WHAT THE TASK ASKS
Retype every line of the records below exactly as they appear, leaving out the pictures.

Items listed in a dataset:
--- --- ---

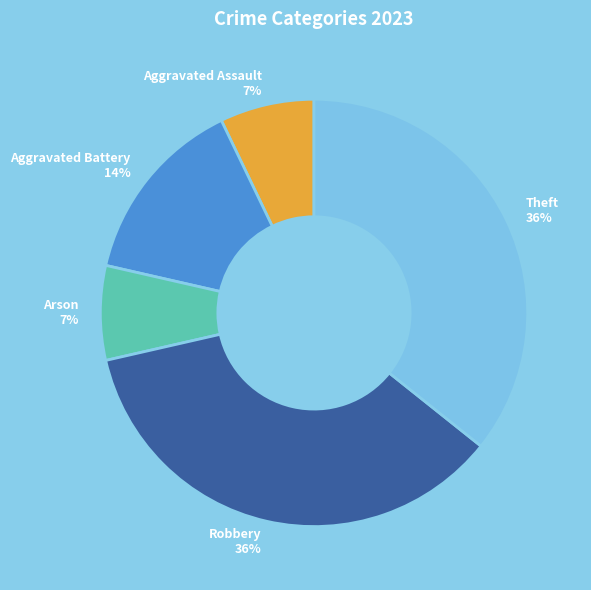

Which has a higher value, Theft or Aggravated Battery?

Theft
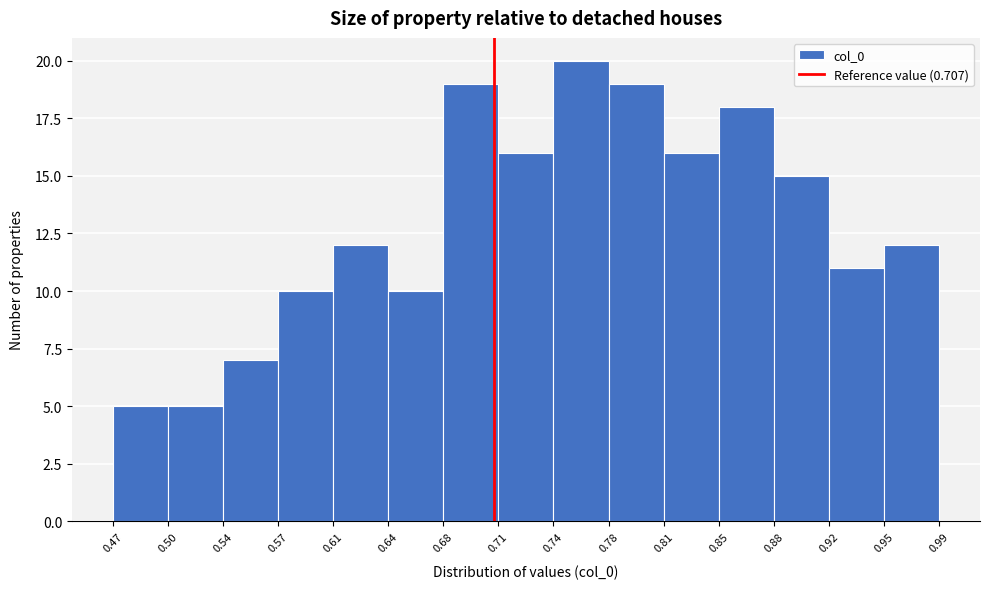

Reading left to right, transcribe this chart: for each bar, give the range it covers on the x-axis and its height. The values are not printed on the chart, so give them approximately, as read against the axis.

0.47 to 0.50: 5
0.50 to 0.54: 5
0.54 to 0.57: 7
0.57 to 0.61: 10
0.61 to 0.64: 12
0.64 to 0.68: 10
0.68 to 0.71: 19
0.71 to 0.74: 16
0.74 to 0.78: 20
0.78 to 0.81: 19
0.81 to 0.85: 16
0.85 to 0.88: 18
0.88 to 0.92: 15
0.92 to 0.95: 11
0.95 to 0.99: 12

--- --- ---

COMPLETED TASK
Which has a higher value, Theft or Aggravated Battery?

Theft

Reading left to right, transcribe this chart: for each bar, give the range it covers on the x-axis and its height. The values are not printed on the chart, so give them approximately, as read against the axis.

0.47 to 0.50: 5
0.50 to 0.54: 5
0.54 to 0.57: 7
0.57 to 0.61: 10
0.61 to 0.64: 12
0.64 to 0.68: 10
0.68 to 0.71: 19
0.71 to 0.74: 16
0.74 to 0.78: 20
0.78 to 0.81: 19
0.81 to 0.85: 16
0.85 to 0.88: 18
0.88 to 0.92: 15
0.92 to 0.95: 11
0.95 to 0.99: 12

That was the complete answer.